Ingredients

The following ingredients have 4 Servings
  • 4 bonelsss, skinless chicken breasts
  • salt and pepper
  • 5 tablespoons butter, (divided)
  • 1 teaspoon dried basil
  • 1/4 teaspoon crushed red pepper flakes
  • 1/4 cup lemon juice
  • zest of 1 lemon
  • 1 cup half-and-half
  • 1 tablespoon cornstarch
  • 1 tablespoon chicken base
  • 1 tablespoon capers, (rinsed and drained)

Instruction

  • Heat 1 tablespoon butter in either a cast iron skillet or a nonstick skillet. Season chicken with salt and pepper and add to skillet.
  • Cook until golden brown, about 3 minutes per side.
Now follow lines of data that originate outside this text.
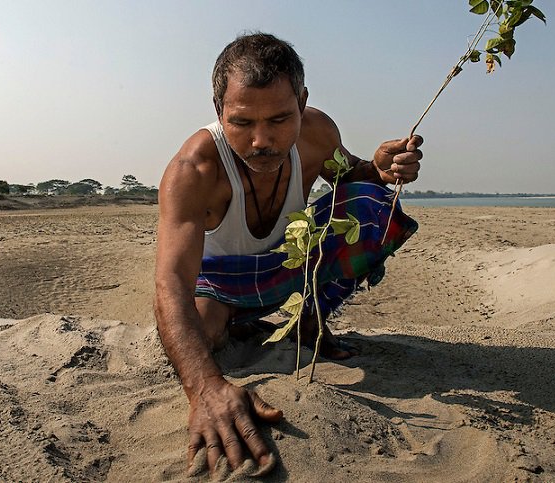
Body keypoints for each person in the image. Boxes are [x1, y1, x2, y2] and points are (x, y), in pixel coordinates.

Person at [154, 32, 423, 477]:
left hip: (291, 264)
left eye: (280, 119)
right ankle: (241, 321)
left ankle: (308, 320)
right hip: (218, 281)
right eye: (241, 123)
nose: (262, 140)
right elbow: (170, 284)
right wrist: (204, 387)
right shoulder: (193, 169)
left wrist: (377, 167)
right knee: (203, 334)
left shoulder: (318, 132)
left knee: (371, 201)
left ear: (302, 101)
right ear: (218, 108)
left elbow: (350, 173)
Place in 6 quart crock pot.
  • Cut remaining 4 tablespoons of butter into 4 pieces and place a piece over each chicken breast.
  • Add basil, red pepper flakes, lemon juice, and lemon zest. (Note: The lemon slices in the picture were added just before taking pictures for presentation. Only add the juice and the zest.)
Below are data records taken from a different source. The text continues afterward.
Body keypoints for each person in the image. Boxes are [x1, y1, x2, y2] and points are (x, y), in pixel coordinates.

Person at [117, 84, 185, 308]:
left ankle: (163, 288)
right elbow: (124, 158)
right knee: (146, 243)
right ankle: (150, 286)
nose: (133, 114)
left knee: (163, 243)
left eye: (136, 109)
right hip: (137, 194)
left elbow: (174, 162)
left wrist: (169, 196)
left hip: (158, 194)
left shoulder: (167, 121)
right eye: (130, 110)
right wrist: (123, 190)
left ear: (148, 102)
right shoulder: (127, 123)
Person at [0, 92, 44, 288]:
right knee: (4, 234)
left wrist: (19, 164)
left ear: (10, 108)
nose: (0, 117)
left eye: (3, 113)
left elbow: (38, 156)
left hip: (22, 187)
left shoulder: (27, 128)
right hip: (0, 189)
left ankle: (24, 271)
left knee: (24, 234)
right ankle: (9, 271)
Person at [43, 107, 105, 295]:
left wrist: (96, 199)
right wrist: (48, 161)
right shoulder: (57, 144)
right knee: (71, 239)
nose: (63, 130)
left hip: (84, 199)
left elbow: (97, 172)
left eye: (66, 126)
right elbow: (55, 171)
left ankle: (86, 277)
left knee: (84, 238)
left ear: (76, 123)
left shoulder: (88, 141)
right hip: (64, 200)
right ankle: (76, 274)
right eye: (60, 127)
  • Cover crock pot and cook on LOW for 3 1/2 hours or on HIGH for just under 2 hours.
  • Add 1 tablespoon of the 1 cup of half-and-half to a small bowl and whisk in the cornstarch. Whisk into the rest of the half-and-half. Whisk in chicken base and add the capers.
  • Add half-and-half mixture to crock pot. Mix it in and cover and cook on HIGH for 1 more hour.